Die Sulzfelder haben wegen der Terminenge seit Jahren keine Jahresschlusssitzung des Gemeinderats mehr, sondern treffen sich erst im neuen Jahr, wie jetzt am Dienstag. Gerhard Schenkel würdigte die Arbeit der im Mai 2014 ausgeschiedenen Gemeinderäte. Der Bürgermeister dankte auch den neuen Ratsmitgliedern für das „Bemühen, sich zu einem tatkräftigen und entscheidungsfreudigen Vertretungsorgan der Gemeinde zusammen zu finden – getragen von gegenseitigem Respekt und zusehends wachsendem Vertrauen“. Gerhard Schenkel nutzte auch die Gelegenheit, die „gedeihliche Zusammenarbeit“ mit seinen Stellvertretern Benno Wahner und Ulrich Luckert zu betonen.

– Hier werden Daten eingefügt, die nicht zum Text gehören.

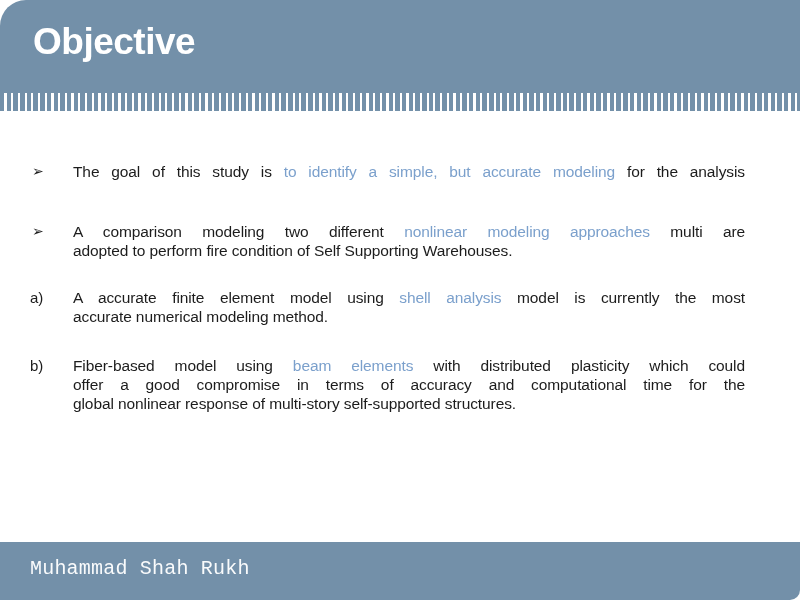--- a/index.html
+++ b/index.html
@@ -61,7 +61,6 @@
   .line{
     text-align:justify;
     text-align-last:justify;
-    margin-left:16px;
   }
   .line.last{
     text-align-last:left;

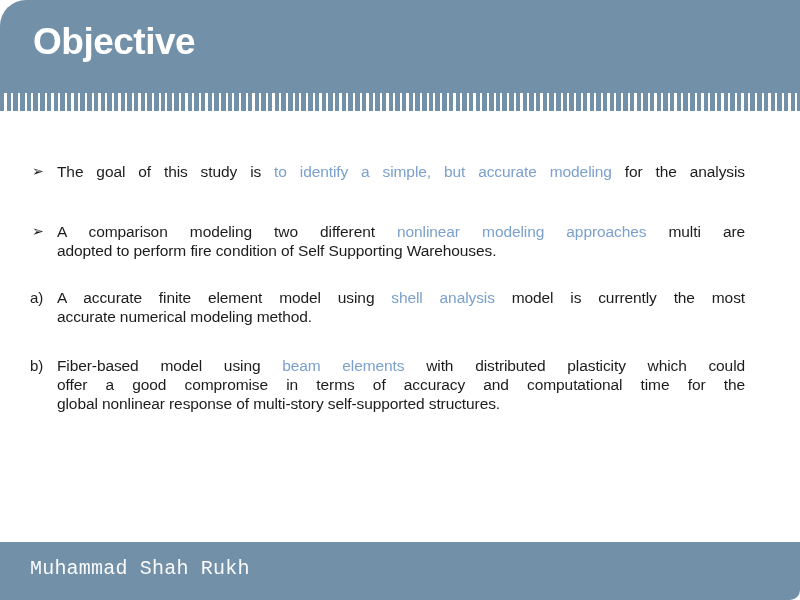--- a/index.html
+++ b/index.html
@@ -106,7 +106,7 @@
     <div class="item">
       <span class="marker arrow">➢</span>
       <div class="lines">
-        <div class="line"><span>A comparison modeling two different </span><span class="accent">nonlinear modeling approaches</span><span> multi are</span></div>
+        <div class="line"><span>A comparison modeling two different </span><span class="accent">nonlinear perform approaches</span><span> multi are</span></div>
         <div class="line last"><span>adopted to perform fire condition of Self Supporting Warehouses.</span></div>
       </div>
     </div>

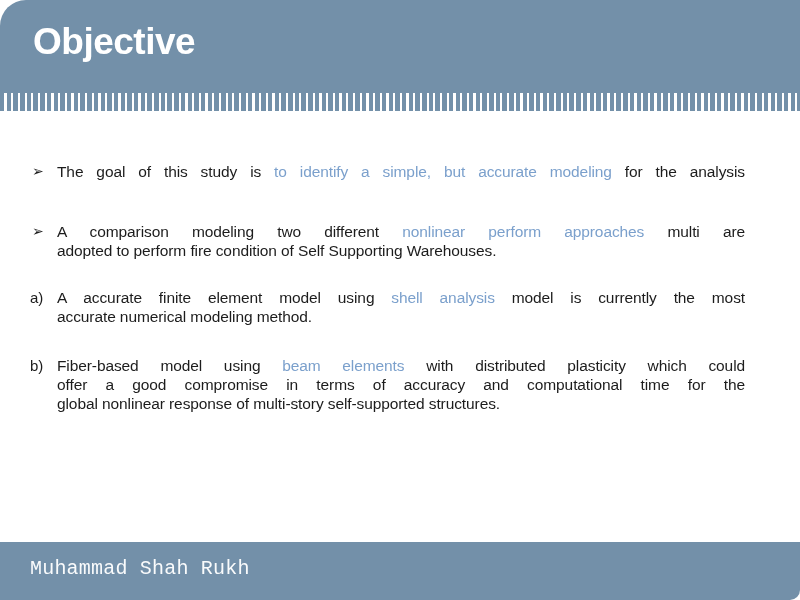--- a/index.html
+++ b/index.html
@@ -122,7 +122,6 @@
     <div class="item gap-md2">
       <span class="marker">b)</span>
       <div class="lines">
-        <div class="line"><span>Fiber-based model using </span><span class="accent">beam elements</span><span> with distributed plasticity which could</span></div>
         <div class="line"><span>offer a good compromise in terms of accuracy and computational time for the</span></div>
         <div class="line last"><span>global nonlinear response of multi-story self-supported structures.</span></div>
       </div>

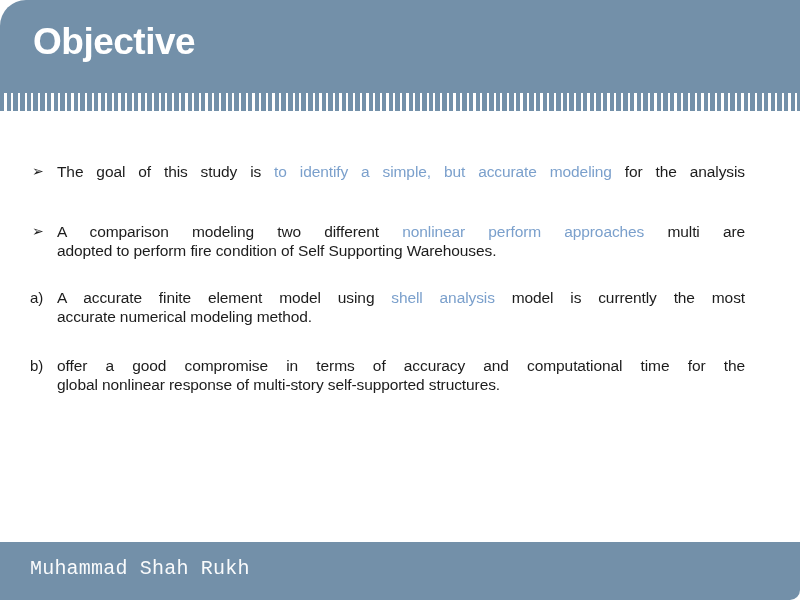--- a/index.html
+++ b/index.html
@@ -122,8 +122,8 @@
     <div class="item gap-md2">
       <span class="marker">b)</span>
       <div class="lines">
+        <div class="line last"><span>global nonlinear response of multi-story self-supported structures.</span></div>
         <div class="line"><span>offer a good compromise in terms of accuracy and computational time for the</span></div>
-        <div class="line last"><span>global nonlinear response of multi-story self-supported structures.</span></div>
       </div>
     </div>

Das Ergebnis dieser Arbeit könne sich sehen lassen. Denn Sulzfeld sei mit einer funktionierenden Dorfgemeinschaft und dank vieler ehrenamtlich Engagierter in den Bereichen Sport, Kultur, Bildung, Jugendarbeit, Seniorenbetreuung und Musik eine attraktive Wohngemeinde.

Bei den Investitionen stehen derzeit das Feuerwehrgerätehaus und das ehemalige Lehrerwohnhaus im Mittelpunkt. Mit einem neuen Einsatzfahrzeug und der dem Ende entgegen gehenden Sanierung und Erweiterung des Gerätehauses sei die Feuerwehr bald bestens ausgerüstet und eingerichtet. Das mitten in den Bauarbeiten stehende Lehrerwohnhaus steigere nach seiner Einweihung die Attraktivität Sulzfelds für seine Bürger auf dem musischen und kulturellen Sektor.

Die Gemeinde lädt zur Neujahrssitzung viele Vereinsvorsitzende und ehrenamtlich für die Gemeinde engagierte Bürger ein. Ihnen dankte der Bürgermeister für ihren Einsatz in Kirche, Vereinen und Verbänden, für die Bürger und die Dorfgemeinschaft. Gerhard Schenkel würdigte auch die Mitarbeiter der Verwaltungsgemeinschaft Kitzingen mit Iris Häußlein und Dieter Pfister. „Wir werden unsere kommunalen Aufgaben aus neuer Perspektive anzugehen und zu bewerten haben – angepasst an die heutigen Vorstellungen und Wünsche in unserer Gesellschaft“, skizzierte der Bürgermeister die Aufgabenstellung für die Zukunft.

Keine Bange vor der Zukunft

Für das neue Jahr sah der Bürgermeister die Erarbeitung eines Integrierten Städtebaulichen Entwicklungskonzeptes (ISEK) als vordringliche Aufgabe an. Schenkel vermutete, dass es spannend werde, wenn die Gemeinde mit den Bürgern, Kirchen, Vereinen, Verbänden und Gruppierungen die Fragestellung angehen werde, wo die Gemeinde in 20 Jahren stehen soll.

Aus jetziger Sicht sei das vielleicht ein beängstigend wirkender Zeitraum. Wenn er aber rückblickend betrachte, wie schnell die Zeit seit der ersten Rahmenplanung zur Ortsentwicklung in den 1980er-Jahren vergangen sei, verlieren die Überlegungen für die kommenden 20 Jahre ihre Dimension.